▶ Work required:
Copy word for word the lines from the start of the records up to and including the line that contains "навіть трохи прискорити компостування. Але".

(Text extractions by page)
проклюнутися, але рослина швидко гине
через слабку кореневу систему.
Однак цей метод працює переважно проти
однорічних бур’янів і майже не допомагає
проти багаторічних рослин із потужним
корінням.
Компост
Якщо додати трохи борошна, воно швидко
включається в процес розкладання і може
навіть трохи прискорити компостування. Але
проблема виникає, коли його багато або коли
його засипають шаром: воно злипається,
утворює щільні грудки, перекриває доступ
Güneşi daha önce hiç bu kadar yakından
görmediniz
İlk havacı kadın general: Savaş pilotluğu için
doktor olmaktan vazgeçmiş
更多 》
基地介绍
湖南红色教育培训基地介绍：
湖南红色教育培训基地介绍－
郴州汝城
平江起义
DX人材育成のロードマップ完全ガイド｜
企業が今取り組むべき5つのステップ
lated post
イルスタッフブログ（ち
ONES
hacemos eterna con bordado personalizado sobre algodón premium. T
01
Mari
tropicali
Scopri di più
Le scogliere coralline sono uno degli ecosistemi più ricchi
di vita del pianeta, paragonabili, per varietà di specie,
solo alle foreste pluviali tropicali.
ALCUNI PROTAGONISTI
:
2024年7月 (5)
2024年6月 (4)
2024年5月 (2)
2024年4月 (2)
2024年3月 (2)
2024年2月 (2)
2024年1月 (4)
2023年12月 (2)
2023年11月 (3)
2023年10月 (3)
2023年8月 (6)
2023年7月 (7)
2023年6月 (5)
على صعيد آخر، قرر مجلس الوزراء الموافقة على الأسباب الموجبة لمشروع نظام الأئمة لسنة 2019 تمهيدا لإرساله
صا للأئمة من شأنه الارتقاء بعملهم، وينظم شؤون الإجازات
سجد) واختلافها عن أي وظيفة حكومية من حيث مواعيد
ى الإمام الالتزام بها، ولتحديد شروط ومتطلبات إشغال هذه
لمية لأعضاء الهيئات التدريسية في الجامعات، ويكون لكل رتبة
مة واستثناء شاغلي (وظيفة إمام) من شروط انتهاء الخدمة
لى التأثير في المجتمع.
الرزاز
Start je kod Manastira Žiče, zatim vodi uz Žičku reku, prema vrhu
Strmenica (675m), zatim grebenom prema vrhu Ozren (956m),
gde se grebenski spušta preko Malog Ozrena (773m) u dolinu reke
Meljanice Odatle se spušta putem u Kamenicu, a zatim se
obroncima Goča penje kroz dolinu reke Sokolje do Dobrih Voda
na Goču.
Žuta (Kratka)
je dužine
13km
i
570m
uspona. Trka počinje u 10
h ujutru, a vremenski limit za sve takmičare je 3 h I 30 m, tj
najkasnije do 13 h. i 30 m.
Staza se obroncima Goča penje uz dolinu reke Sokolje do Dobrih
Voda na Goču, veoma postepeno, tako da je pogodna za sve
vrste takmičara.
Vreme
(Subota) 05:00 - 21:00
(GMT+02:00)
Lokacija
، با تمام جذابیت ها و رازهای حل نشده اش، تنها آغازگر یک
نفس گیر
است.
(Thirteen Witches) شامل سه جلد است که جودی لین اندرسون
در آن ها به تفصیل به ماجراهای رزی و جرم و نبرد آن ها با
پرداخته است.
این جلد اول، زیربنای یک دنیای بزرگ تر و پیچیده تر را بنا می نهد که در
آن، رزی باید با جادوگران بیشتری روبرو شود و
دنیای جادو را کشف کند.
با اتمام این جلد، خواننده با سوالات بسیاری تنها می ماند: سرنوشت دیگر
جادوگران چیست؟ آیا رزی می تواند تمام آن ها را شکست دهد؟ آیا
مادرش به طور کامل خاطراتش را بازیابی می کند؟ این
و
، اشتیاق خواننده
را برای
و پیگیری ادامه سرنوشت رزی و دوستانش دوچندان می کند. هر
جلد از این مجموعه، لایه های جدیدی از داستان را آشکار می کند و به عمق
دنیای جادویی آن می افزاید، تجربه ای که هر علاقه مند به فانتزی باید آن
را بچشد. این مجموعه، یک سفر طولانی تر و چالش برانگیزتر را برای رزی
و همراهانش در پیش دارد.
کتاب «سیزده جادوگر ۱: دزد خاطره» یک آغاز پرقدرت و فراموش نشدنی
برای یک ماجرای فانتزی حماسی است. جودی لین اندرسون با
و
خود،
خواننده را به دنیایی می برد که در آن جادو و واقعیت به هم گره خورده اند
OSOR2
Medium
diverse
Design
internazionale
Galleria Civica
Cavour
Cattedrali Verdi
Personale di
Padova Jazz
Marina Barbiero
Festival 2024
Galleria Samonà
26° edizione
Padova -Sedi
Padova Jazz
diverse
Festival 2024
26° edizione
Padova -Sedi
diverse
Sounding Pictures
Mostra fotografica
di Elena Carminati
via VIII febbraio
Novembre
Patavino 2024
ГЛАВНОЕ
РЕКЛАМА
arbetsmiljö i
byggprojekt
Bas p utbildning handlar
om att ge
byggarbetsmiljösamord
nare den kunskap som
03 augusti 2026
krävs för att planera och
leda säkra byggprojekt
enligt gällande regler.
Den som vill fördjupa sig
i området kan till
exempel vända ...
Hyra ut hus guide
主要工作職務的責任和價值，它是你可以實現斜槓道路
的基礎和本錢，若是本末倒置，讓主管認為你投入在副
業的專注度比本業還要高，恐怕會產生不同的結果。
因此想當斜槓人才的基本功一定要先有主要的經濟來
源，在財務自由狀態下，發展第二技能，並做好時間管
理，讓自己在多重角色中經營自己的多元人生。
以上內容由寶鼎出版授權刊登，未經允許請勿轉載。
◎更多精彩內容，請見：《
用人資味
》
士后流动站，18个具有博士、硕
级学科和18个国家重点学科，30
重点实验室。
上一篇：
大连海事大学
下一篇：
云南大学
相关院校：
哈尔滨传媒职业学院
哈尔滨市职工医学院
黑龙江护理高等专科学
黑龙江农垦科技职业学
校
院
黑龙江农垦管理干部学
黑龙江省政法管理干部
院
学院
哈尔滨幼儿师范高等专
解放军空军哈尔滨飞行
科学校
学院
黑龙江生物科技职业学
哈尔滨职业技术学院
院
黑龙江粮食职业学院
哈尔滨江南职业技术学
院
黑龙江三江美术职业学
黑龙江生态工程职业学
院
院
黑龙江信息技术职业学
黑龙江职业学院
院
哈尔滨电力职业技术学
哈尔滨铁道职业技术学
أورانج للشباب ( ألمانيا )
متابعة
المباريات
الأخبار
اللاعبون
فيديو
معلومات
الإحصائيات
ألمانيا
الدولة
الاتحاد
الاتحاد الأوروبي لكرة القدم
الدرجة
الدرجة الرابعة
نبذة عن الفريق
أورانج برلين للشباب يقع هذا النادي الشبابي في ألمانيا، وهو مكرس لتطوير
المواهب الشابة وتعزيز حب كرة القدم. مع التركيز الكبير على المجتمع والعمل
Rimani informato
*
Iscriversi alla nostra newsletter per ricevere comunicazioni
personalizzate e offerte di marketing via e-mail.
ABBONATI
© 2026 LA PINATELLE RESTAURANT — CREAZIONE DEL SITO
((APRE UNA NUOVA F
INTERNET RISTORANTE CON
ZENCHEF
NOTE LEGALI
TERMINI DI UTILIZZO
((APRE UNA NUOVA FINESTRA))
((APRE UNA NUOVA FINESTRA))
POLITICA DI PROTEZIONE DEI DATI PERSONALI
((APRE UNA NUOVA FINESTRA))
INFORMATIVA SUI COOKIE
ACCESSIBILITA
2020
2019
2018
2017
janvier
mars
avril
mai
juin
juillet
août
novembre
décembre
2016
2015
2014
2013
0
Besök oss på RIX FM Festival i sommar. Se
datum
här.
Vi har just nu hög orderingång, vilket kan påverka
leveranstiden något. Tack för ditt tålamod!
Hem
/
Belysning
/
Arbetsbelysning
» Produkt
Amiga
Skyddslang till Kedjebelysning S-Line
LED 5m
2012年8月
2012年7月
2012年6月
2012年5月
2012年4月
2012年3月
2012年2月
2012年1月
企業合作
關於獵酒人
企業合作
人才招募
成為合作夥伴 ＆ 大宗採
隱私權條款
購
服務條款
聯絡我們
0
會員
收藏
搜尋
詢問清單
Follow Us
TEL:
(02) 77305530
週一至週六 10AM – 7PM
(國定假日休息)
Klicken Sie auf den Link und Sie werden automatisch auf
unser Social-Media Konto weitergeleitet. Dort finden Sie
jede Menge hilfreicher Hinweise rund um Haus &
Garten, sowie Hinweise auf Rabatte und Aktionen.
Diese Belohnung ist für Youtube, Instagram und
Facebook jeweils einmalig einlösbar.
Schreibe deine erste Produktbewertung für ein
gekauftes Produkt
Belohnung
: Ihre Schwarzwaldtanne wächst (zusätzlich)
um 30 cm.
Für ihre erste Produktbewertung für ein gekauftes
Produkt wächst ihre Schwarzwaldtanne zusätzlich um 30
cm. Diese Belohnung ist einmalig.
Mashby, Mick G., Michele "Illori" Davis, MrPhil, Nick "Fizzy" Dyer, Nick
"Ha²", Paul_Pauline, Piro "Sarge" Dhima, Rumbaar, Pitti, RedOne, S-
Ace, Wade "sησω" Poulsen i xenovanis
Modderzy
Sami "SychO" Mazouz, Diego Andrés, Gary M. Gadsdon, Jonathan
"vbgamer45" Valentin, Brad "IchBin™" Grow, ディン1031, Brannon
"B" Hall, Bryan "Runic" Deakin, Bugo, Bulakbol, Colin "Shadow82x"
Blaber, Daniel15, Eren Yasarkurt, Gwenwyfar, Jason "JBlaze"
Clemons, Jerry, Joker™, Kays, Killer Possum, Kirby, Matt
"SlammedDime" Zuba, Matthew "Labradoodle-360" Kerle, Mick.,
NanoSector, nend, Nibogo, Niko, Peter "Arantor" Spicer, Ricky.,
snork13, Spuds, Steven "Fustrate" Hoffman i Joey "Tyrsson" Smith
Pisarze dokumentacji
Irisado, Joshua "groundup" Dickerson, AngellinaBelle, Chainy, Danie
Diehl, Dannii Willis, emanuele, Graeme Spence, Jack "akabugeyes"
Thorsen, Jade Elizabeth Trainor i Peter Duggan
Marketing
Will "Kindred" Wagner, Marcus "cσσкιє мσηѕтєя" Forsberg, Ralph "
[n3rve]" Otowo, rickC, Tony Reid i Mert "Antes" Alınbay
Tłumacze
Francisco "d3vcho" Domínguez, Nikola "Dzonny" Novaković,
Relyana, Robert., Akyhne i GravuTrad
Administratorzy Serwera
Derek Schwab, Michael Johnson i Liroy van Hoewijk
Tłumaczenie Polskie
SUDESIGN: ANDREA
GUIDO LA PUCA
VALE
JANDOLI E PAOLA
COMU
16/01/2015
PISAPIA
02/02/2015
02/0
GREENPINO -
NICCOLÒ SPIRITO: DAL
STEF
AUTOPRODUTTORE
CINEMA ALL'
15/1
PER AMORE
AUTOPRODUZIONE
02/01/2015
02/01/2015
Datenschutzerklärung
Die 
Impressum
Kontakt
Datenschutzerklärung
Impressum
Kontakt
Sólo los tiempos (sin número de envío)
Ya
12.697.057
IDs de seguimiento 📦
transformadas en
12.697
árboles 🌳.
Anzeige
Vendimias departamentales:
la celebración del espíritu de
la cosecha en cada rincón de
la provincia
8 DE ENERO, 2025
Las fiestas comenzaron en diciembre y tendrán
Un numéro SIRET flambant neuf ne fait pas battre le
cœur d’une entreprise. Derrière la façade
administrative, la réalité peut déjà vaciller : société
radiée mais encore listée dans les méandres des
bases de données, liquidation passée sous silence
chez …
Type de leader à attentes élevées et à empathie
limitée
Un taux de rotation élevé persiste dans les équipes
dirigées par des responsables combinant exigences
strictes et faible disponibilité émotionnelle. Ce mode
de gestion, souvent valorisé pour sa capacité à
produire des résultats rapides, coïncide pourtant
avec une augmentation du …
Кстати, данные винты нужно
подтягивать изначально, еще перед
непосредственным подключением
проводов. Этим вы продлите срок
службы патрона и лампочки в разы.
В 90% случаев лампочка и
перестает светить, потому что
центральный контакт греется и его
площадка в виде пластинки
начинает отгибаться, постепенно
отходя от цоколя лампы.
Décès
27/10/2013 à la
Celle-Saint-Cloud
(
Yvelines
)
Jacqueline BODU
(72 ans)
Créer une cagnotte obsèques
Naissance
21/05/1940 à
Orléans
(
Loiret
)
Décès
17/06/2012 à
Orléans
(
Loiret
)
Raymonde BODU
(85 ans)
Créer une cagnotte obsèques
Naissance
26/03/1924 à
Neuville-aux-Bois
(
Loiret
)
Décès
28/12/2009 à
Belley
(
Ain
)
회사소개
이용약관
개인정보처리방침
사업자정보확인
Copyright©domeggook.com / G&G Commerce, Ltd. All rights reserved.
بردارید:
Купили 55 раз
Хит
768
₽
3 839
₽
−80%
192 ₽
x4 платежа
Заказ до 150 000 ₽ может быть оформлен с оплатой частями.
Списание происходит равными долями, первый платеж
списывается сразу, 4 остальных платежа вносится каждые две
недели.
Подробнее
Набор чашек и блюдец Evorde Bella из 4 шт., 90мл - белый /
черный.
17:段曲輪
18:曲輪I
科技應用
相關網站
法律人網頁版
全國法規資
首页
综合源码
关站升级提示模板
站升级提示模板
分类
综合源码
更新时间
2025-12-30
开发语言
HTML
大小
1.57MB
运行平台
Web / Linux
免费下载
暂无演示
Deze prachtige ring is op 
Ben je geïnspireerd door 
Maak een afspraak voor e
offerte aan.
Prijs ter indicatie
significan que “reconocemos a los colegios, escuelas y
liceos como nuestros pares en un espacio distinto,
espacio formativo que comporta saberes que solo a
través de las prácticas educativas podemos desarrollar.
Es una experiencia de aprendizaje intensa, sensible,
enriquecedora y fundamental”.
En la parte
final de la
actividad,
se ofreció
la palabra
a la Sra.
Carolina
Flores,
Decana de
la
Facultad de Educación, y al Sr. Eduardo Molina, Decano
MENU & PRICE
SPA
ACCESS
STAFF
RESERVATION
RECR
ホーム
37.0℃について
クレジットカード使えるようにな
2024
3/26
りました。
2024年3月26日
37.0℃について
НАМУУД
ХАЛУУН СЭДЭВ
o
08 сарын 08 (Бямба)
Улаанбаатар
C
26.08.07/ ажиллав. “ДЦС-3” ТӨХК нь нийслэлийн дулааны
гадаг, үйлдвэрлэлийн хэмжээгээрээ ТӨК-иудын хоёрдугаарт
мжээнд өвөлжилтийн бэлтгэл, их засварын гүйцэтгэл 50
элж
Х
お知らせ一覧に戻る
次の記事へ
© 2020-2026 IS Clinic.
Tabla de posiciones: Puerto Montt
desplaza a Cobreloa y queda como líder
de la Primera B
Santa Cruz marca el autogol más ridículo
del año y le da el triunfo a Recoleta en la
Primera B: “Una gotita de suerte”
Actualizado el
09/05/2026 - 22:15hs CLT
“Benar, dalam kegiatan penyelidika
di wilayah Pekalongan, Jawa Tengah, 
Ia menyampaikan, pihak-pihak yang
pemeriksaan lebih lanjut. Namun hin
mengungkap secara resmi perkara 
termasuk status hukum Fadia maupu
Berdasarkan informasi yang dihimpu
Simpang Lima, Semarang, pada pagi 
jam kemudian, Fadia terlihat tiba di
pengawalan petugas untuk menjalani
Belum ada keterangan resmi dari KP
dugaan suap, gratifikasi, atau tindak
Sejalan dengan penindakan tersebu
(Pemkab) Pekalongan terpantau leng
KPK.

▶ Worked solution:
проклюнутися, але рослина швидко гине
через слабку кореневу систему.
Однак цей метод працює переважно проти
однорічних бур’янів і майже не допомагає
проти багаторічних рослин із потужним
корінням.
Компост
Якщо додати трохи борошна, воно швидко
включається в процес розкладання і може
навіть трохи прискорити компостування. Але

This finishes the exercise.